Before the storm of finding the right language, I was at a kind of precipice. It drives a wedge between a before and an after. I am trying to straighten my curves and crush my ribs under the two sports bras I found that work to compress my breasts. I hide the queer books I get from the library in a wooden chest to read late at night. I am deleting my browser history of gay shows and coming-out videos. I am whispering quiet questions to the friend with pride flags on her wall.

Within the same year, I came out as queer and was finally listened to enough by a doctor to have what would be the beginning unravelling toward a diagnosis of my disability. I left the church I was raised in, I wrote earnest posts online. I lost people, I fell in love for the first time. I brushed the very beginning of understanding and accommodations for my disabilities.
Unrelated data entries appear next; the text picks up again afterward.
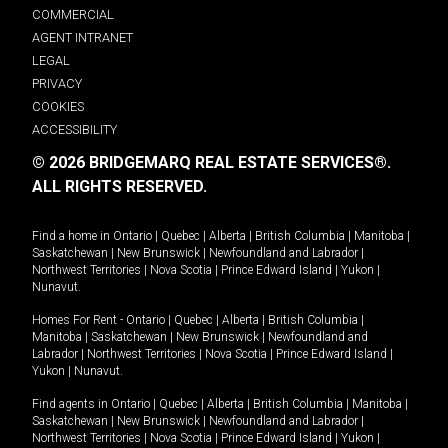
COMMERCIAL
AGENT INTRANET
LEGAL
PRIVACY
COOKIES
ACCESSIBILITY
© 2026 BRIDGEMARQ REAL ESTATE SERVICES®.
ALL RIGHTS RESERVED.
Find a home in
Ontario
|
Quebec
|
Alberta
|
British Columbia
|
Manitoba
|
Saskatchewan
|
New Brunswick
|
Newfoundland and Labrador
|
Northwest Territories
|
Nova Scotia
|
Prince Edward Island
|
Yukon
|
Nunavut
.
Homes For Rent -
Ontario
|
Quebec
|
Alberta
|
British Columbia
|
Manitoba
|
Saskatchewan
|
New Brunswick
|
Newfoundland and
Labrador
|
Northwest Territories
|
Nova Scotia
|
Prince Edward Island
|
Yukon
|
Nunavut
.
Find agents in
Ontario
|
Quebec
|
Alberta
|
British Columbia
|
Manitoba
|
Saskatchewan
|
New Brunswick
|
Newfoundland and Labrador
|
Northwest Territories
|
Nova Scotia
|
Prince Edward Island
|
Yukon
|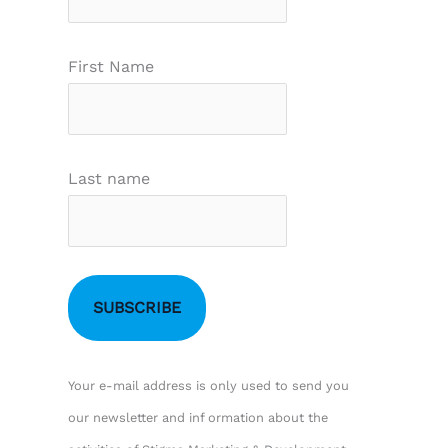
First Name
Last name
Your e-mail address is only used to send you
our newsletter and inf ormation about the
I watched my high school friends go to university, while I spent my disability allowance on a walking stick and heating pads. I started to unravel my trauma. I felt utterly behind in every way, from the timelines of my peers unfolding before me.

Half naked person holding their check with a disco effect filter

But the things I had given names for; the things that made me feel like an outsider, had names and language. There were communities and there were friends who listened- who sat in doctors' rooms and held my hand, and finally doctors who listened, too.

I was also, perhaps not yet the happiest, but the most myself I’d ever felt.

I’d finally have the language to say I was trans a few years later, and transitioning, a complete language and understanding for myself, would give me my life. It is true, transitioning is life-saving, but for me it has also been so, so life-giving.

Arriving in the future I never imagined, never saw as possible for myself, is a soft and tender rebellion. When I name my neurodivergence, my queerness, my disability, it is a retiring of the metaphors that no longer serve me. A laying to rest of the cruel names I gave to my identity, my queerness, and my disability, before I got to know them, and a world that would embrace them.

It is true, transitioning is life-saving, but for me it has also been so, so life-giving.

When I walk hand in hand with my partner down the street, I think of the little girl who lives within me, who has only ever seen one version of love. When I get my top surgery, when I care for my partners after his, it is marked by the realisation that we are not running out of time. It is stretched so tenderly before us, waiting for us to be ready for it. These moments are so sacred; I am not running out of time, I am stumbling, hobbling in pain, but in joy, to a future I could’ve never imagined for myself.

My journey with my disability, like my queerness, is a retiring of the expectations of timelines not built for me. It is foraging for community now I have found language, and holding those who are still searching. It is realising my limits, and learning to advocate for them. It is my loves, strangers, friends, gathered with face masks and mobility aids and a fierce love for life, despite our pain. Sometimes even because of it.

Queerness and disability have that in common, I think. When you experience absence of language, the heartache of not yet understanding, not yet being heard; once you find it you grasp it tight. You refuse to let it go.

In my trans, queer, disabled mind and body, I live with so much joy and equally so much grief, in the years given back to me. All of the years stolen by survival and fighting, now given back to me, now rich with language and with becoming.

There is resistance in tuning to our own frequencies; there is no such thing as running out of time.